Tom Clancy's The Division 2: Performance On AMD and Nvidia GPUs

CPU, RAM, and Graphics Memory Performance

Now we're going to look at how The Division 2 manages the CPU resources at its disposal. Ubisoft's minimum requirements specify a quad-core processor, so our Ryzen should theoretically run well. We tested the chip with simultaneous multi-threading enabled under DirectX 11 and DirectX 12 using a 1920 x 1080 resolution. We also limited the game's frame rate to 60 FPS for an ideal comparison between AMD's Radeon RX 580 and Nvidia's GeForce GTX 1060 6GB.

DirectX 12

The Snowdrop Engine appears to be well-optimized for threading; no logical core seems significantly more utilized than the others. It also looks like the engine has a preference for physical cores.

Overall, host processor utilization looks a little higher on the GeForce GTX 1060 6GB than AMD's card.

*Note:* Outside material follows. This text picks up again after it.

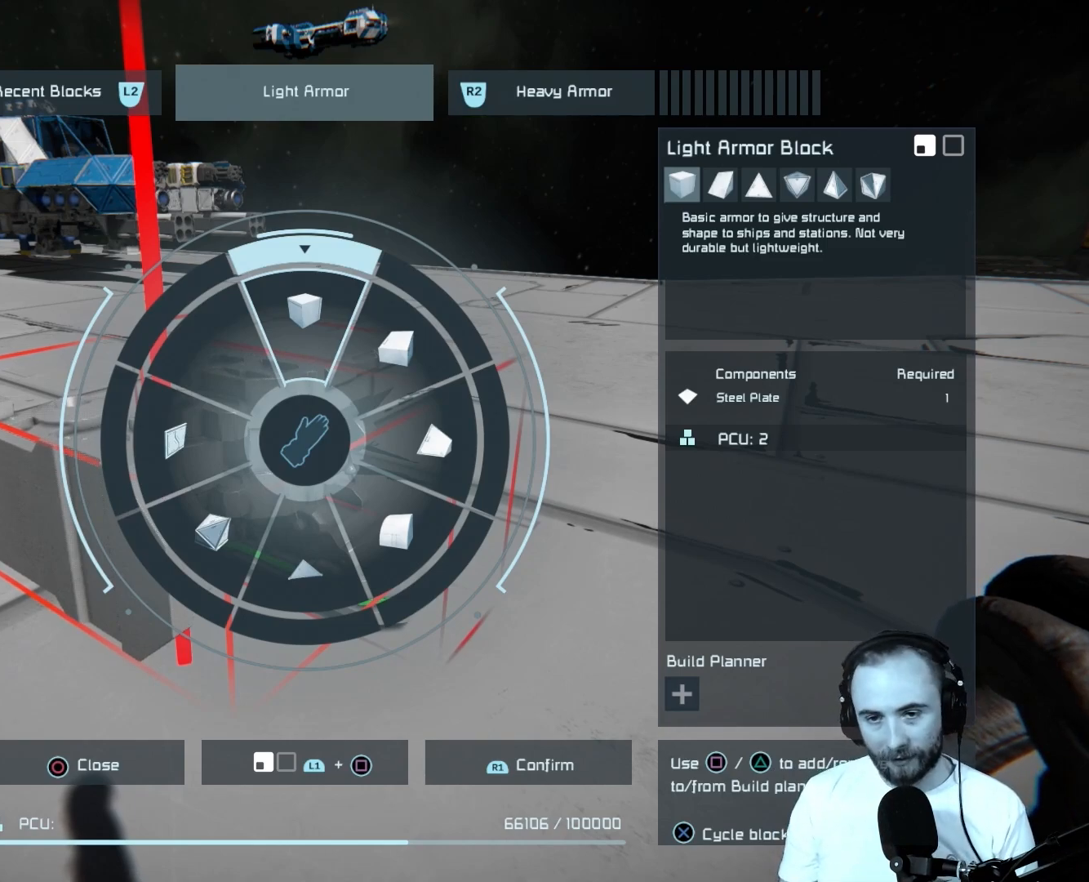
{"buttons": [], "left_stick": "up-right", "right_stick": "center", "events": [[150, "left_stick", "up-right"]]}
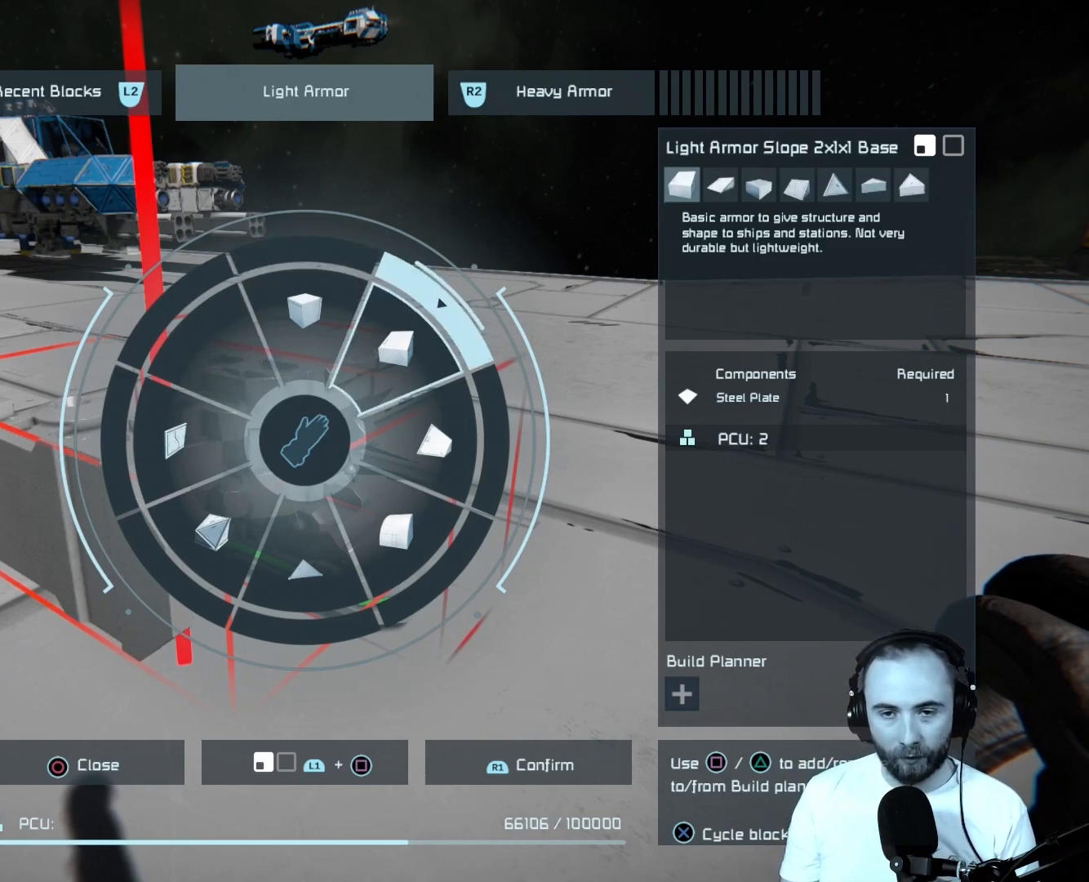
{"buttons": [], "left_stick": "down-right", "right_stick": "center", "events": [[167, "left_stick", "right"], [433, "left_stick", "down-right"]]}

System and graphics memory occupancy is higher with the Radeon RX 580 under DirectX 12.

DirectX 11

The workload gets tougher under DirectX 11 as CPU utilization increases on both graphics cards. Our Ryzen processor is uniformly more taxed with a GeForce GTX 1060 6GB installed. Strangely, we notice an imbalance in the way logical cores are leveraged with a Radeon RX 580 in our test system. Two or three threads seem more loaded than the others.

When we switch to DirectX 11, the game becomes more memory-intensive with a GeForce installed than a Radeon, while graphics memory occupancy is still higher on the Radeon.